È il lupo che si veste da agnello? Non necessariamente. Anche perché vi sono innumerevoli agnelli visti come lupi da chi nutre i pregiudizi della destra. Però, c’è una differenza radicale tra sinistra e destra. Questa agisce motivata da interessi, soprattutto quello dell’aumento della ricchezza che concentra nelle sue mani. La sinistra agisce spinta dai principi, centrati sul diritto alla vita della maggioranza della popolazione. Non ho mai visto un politico di destra che appoggiasse riforme orientate a diminuire la disuguaglianza sociale, riducendo il reddito dei più ricchi per permettere ai poveri maggiore accesso alla ricchezza nazionale.

La pastorizzazione elettorale della sinistra corre il rischio di estendersi all’esercizio del potere. Se la moglie di Cesare doveva essere onesta e anche sembrare onesta, il politico che lascia manipolare la sua immagine per effetti elettorali rischia di preoccuparsi più di apparire efficiente che di essere efficiente. Governa con gli occhi fissi sui sondaggi di opinione. Abdica dai suoi impegni presi in campagna per sottomettersi alla sindrome dell’elettoralismo, ossia, la sua ossessione diventa quella di mantenersi al potere e non di amministrare il Paese per imprimere un miglioramento alle condizioni di vita della maggioranza della popolazione.

Questa perdita di ideologia tende a ridurre la politica all’arte di accomodare interessi.

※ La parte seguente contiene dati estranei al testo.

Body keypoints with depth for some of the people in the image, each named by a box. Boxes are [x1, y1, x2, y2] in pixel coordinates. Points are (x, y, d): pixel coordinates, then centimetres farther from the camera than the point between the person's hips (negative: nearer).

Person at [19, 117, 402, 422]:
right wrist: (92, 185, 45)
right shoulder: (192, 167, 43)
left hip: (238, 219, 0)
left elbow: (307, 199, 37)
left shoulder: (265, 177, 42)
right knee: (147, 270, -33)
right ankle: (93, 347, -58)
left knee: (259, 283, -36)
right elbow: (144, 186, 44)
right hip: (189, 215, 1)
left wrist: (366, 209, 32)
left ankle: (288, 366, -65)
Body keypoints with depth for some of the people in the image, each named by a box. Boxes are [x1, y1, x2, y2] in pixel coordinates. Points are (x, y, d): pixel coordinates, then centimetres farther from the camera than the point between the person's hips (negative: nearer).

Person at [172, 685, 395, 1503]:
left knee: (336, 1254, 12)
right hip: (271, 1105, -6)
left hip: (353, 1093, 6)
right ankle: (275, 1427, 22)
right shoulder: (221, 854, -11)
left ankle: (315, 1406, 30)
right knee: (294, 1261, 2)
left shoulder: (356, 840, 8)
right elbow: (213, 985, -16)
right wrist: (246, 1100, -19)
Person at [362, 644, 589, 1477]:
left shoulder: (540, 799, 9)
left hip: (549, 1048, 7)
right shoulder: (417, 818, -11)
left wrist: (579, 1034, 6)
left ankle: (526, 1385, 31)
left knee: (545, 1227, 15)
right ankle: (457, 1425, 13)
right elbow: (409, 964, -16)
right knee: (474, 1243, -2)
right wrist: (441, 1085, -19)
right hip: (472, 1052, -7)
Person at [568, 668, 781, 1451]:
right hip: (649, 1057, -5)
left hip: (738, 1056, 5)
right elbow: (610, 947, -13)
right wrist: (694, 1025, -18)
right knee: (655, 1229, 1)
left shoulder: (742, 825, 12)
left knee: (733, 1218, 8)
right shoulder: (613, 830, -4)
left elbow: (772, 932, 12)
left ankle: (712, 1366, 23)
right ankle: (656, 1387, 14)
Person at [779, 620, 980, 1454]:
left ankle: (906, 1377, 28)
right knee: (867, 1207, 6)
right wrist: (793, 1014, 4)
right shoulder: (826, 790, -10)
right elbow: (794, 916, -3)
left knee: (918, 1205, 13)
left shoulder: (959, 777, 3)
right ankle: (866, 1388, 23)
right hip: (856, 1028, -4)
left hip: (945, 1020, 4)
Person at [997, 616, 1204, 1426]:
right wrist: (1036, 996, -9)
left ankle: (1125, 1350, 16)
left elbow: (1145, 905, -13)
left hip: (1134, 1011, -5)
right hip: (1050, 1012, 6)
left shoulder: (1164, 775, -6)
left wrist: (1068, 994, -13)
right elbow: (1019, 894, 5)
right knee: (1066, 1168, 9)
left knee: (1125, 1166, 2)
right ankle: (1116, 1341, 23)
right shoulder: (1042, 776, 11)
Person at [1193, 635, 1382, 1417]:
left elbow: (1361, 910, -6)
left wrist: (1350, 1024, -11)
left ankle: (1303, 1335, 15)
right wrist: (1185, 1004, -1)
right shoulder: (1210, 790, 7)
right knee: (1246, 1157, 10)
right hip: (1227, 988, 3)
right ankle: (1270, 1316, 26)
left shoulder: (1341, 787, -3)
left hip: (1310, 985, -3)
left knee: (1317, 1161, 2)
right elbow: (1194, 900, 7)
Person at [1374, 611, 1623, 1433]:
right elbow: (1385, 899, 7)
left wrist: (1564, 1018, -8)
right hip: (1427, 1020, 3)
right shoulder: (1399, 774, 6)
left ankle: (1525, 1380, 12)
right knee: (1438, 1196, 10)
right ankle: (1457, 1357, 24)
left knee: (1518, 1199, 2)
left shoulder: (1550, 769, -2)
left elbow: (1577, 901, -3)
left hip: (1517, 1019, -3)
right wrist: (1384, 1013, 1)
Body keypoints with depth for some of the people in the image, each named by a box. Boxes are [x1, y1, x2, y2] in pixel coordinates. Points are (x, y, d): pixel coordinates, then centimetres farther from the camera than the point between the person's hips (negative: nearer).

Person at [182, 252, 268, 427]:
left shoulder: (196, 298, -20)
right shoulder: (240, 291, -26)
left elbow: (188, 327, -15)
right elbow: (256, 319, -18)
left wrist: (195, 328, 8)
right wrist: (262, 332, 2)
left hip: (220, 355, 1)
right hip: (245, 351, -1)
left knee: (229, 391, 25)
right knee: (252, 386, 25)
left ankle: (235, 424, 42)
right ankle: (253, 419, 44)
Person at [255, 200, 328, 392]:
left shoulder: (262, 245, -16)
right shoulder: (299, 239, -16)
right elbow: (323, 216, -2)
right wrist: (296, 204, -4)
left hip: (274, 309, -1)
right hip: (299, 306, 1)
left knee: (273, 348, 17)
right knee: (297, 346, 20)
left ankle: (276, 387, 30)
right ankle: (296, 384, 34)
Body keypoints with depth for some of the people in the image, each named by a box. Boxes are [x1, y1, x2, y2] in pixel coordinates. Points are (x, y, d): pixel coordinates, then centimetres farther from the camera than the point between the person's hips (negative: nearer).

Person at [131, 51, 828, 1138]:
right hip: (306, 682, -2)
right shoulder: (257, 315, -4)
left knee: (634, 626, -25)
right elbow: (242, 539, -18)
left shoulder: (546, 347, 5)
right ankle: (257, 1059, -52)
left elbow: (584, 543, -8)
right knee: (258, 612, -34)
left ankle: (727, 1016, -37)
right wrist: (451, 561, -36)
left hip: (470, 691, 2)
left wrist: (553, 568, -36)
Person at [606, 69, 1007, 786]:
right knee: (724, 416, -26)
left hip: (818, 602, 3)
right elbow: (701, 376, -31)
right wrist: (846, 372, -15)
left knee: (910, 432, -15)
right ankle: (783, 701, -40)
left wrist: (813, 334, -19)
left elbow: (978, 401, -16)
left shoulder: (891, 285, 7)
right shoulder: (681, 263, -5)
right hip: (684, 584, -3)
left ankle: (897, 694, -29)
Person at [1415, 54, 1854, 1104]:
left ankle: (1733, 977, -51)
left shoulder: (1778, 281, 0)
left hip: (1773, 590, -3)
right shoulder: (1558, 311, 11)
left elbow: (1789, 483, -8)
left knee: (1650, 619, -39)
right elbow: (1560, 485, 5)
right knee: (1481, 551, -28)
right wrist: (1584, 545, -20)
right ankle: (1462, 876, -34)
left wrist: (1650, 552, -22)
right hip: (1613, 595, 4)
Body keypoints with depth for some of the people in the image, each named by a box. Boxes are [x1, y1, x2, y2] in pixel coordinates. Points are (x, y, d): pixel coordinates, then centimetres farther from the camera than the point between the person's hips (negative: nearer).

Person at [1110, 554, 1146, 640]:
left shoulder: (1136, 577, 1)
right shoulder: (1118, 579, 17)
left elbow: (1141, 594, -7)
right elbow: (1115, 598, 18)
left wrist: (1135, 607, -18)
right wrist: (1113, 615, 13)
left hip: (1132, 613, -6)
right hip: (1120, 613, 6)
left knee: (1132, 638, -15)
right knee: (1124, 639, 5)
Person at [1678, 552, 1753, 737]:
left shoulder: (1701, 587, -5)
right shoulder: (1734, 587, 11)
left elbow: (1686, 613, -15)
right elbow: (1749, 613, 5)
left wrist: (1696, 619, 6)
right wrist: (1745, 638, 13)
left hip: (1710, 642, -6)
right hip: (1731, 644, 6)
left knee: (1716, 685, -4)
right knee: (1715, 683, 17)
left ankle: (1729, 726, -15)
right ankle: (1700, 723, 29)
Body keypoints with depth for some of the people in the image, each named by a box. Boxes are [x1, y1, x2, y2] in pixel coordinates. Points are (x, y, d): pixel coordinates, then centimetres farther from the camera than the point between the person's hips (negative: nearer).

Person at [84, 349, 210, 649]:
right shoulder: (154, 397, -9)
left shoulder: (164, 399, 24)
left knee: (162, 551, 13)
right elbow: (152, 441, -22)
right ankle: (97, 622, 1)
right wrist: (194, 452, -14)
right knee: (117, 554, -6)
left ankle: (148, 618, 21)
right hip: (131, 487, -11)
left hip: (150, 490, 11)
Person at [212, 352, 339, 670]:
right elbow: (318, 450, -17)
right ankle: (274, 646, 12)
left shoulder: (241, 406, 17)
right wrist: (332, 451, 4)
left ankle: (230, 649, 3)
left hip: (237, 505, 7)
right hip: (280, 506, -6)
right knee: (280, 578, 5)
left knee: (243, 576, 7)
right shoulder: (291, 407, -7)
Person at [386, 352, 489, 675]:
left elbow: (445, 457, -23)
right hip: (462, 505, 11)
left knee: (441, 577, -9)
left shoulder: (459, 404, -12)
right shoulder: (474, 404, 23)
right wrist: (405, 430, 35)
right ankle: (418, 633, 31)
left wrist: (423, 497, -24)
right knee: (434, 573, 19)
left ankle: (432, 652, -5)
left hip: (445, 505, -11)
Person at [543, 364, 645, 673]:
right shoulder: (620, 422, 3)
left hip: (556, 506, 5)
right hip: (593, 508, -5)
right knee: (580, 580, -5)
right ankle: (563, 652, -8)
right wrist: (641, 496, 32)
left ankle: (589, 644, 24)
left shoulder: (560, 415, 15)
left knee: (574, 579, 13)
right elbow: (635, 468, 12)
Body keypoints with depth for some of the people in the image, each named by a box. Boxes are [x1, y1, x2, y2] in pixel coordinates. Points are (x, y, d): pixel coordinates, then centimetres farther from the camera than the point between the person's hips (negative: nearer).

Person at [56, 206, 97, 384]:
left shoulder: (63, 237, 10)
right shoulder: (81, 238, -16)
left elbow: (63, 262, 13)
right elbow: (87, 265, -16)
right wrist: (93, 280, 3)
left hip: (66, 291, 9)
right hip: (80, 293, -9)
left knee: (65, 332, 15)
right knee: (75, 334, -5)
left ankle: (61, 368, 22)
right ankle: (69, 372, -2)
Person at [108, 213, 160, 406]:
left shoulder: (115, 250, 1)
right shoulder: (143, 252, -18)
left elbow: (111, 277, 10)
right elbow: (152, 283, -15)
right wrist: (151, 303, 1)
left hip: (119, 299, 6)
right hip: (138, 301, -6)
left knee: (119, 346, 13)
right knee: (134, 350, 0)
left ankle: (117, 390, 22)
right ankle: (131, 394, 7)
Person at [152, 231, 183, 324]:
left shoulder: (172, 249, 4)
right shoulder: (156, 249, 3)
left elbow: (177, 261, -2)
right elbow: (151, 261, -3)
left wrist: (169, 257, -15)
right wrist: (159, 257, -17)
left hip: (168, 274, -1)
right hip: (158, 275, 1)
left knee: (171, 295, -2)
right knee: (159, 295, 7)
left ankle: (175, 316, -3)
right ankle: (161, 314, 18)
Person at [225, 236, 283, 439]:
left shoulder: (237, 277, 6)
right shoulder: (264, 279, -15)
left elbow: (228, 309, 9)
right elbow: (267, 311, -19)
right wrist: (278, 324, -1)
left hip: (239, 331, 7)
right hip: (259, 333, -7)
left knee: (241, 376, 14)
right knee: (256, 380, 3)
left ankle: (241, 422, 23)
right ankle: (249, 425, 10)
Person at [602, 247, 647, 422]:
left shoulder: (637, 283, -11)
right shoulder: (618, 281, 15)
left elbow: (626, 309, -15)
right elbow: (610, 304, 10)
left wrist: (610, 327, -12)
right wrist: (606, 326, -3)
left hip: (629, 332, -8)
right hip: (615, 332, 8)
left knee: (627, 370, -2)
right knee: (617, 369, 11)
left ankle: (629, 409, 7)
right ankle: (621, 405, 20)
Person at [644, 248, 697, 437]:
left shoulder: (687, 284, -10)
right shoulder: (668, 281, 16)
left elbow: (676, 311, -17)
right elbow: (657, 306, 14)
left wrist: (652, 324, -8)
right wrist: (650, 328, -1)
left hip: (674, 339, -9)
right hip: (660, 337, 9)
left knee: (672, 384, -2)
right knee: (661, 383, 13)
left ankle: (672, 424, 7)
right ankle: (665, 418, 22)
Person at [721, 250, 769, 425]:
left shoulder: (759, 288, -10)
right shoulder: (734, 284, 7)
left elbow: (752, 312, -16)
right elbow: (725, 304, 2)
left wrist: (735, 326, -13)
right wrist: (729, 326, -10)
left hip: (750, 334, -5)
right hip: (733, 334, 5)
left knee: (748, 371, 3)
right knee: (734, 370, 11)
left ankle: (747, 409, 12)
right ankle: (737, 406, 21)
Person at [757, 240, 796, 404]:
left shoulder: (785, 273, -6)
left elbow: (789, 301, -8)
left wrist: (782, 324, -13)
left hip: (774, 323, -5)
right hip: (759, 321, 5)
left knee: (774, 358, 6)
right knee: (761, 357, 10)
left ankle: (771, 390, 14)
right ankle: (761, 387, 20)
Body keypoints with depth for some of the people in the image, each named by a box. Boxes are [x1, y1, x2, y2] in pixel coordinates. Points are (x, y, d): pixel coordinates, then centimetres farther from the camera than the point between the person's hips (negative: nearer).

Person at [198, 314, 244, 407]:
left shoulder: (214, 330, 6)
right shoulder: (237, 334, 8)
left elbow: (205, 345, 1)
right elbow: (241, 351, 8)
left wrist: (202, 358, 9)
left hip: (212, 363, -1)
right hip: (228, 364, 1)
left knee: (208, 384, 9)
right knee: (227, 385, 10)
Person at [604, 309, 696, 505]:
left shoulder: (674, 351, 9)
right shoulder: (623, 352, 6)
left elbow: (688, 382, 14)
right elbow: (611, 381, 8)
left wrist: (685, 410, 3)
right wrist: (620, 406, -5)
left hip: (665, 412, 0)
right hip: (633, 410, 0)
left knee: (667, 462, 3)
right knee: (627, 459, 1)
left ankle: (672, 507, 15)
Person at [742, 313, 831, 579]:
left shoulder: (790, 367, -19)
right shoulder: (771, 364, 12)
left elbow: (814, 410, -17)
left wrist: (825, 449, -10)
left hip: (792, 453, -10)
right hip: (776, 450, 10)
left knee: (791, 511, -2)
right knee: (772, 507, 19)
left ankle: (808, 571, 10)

Si perdono la prospettiva strategica e l’orizzonte utopico. Non si cerca più un altro mondo possibile. Ora tutto si riduce a coltivare una buona immagine presso l’opinione pubblica. A poco a poco, la militanza si estingue, cedendo il posto a chi lo fa per lavoro, gente sprovvista di quell’entusiasmo che imprimeva idealismo a una proposta. La mobilitazione è sostituita dalla professionalizzazione.

La politica è sempre stata un fattore di educazione alla cittadinanza. Svuotata di contenuto ideologico, come consistenza di idee, si trasforma in un mero affare di accesso al potere. Come avvenuto in California con Schwarzenegger, si sceglie chi ha maggiore visibilità pubblica. Anche se sprovvisto di etica, principi e progetti. È la vittoria del mercato sui valori umanitari. Al posto di Libertà, Uguaglianza e Fraternità, subentrano la visibilità, il potere di seduzione e le ampie risorse della campagna. È la predominanza del marketing sui principi. E, come tutti sappiamo, il segreto del marketing non è vendere prodotti. È vendere illusioni, con le quali ricopre i prodotti. Esse nutrono la mente di fantasie, per quanto non riempiano la pancia. Ma alimentano anche la rivolta degli esclusi che, attratti dalla fantasia, esigono realtà, alla loro maniera. Peggio per tutti noi. A meno che la riforma politica venga a depurare e migliorare il nostro processo democratico.